International Concrete Abstracts Portal


Title: Effect of Slag Fineness and Na2SO4 Concentration on Carbonation of Na2SO4-Activated Slag

Author(s): Alaa M. Rashada and Yun Bai

Publication: Materials Journal

Volume: 120

Issue: 1

Appears on pages(s): 169-180

Keywords: activation; carbonation; compressive strength; fineness; pH value; slag; sodium sulfate

DOI: 10.14359/51737291

Date: 1/1/2023

The properties of sodium sulfate-activated ground-granulated blast-furnace slag (shortened as slag) pastes under carbonation attack were analyzed and compared with the uncarbonated specimens in this paper. A slag with two different finenesses—namely, 250 and 500 m2/kg—was activated by sodium sulfate at two concentrations (1 and 3% Na2O equivalent). After the initial 28 days of curing, the hardened pastes were carbonated in 5% CO2 and relative humidity (RH) of 65% at 20 ± 1°C for 2, 4, and 12 weeks. The carbonation depth, compressive strength, and pH value of the carbonated specimens were measured and compared with the uncarbonated counterparts exposed to a natural concentration of CO2. X-ray diffraction, thermogravimetric analysis, and scanning electron microscopy were employed to characterize the reaction products and microstructure of both carbonated and uncarbonated alkali-activated slag (AAS) samples.
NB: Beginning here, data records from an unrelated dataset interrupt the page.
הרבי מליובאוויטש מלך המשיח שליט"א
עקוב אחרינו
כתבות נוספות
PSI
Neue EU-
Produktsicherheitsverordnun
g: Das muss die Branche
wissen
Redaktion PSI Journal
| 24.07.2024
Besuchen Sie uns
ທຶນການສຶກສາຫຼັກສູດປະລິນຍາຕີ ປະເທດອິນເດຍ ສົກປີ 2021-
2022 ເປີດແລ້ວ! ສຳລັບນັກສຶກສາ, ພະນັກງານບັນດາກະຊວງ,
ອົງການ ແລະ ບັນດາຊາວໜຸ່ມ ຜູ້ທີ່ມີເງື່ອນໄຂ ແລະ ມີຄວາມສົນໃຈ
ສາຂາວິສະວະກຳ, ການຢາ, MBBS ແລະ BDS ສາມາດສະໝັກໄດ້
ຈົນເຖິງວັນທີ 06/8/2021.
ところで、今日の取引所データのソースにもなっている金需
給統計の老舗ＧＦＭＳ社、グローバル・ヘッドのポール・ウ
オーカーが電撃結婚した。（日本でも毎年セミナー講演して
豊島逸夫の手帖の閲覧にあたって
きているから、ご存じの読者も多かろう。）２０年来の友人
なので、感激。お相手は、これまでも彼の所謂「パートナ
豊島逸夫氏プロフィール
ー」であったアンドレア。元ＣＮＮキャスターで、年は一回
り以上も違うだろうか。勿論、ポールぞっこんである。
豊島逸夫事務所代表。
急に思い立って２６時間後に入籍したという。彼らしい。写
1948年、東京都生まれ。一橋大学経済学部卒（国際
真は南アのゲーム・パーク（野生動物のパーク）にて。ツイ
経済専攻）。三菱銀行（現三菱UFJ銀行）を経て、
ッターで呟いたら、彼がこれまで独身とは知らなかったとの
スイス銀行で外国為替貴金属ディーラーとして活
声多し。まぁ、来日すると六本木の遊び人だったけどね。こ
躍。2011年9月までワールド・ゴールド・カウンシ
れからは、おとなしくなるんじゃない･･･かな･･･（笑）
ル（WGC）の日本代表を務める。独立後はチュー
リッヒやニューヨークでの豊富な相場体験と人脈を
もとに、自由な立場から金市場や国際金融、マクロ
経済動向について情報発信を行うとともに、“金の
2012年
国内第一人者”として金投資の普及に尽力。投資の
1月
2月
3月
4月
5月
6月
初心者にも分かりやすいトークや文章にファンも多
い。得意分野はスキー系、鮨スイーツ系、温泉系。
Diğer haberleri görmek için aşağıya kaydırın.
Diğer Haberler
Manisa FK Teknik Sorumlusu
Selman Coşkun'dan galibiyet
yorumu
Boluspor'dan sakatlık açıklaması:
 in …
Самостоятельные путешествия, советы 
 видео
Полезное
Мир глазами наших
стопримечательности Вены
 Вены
The results indicated that the specimens prepared with the coarse slag and low Na2SO4 concentration (1% Na2O equivalent) showed the worst carbonation resistance. Increasing slag fineness has a leverage effect on increasing the carbonation resistance. However, increasing Na2SO4 concentration (3% Na2O equivalent) led to more notable carbonation resistance than increasing slag fineness. By combining the fine slag with high Na2SO4 concentration, almost no changes in the pH, carbonation depth, and compressive strength were noticed even after 12 weeks of carbonation, showing a superb resistance to carbonation attack.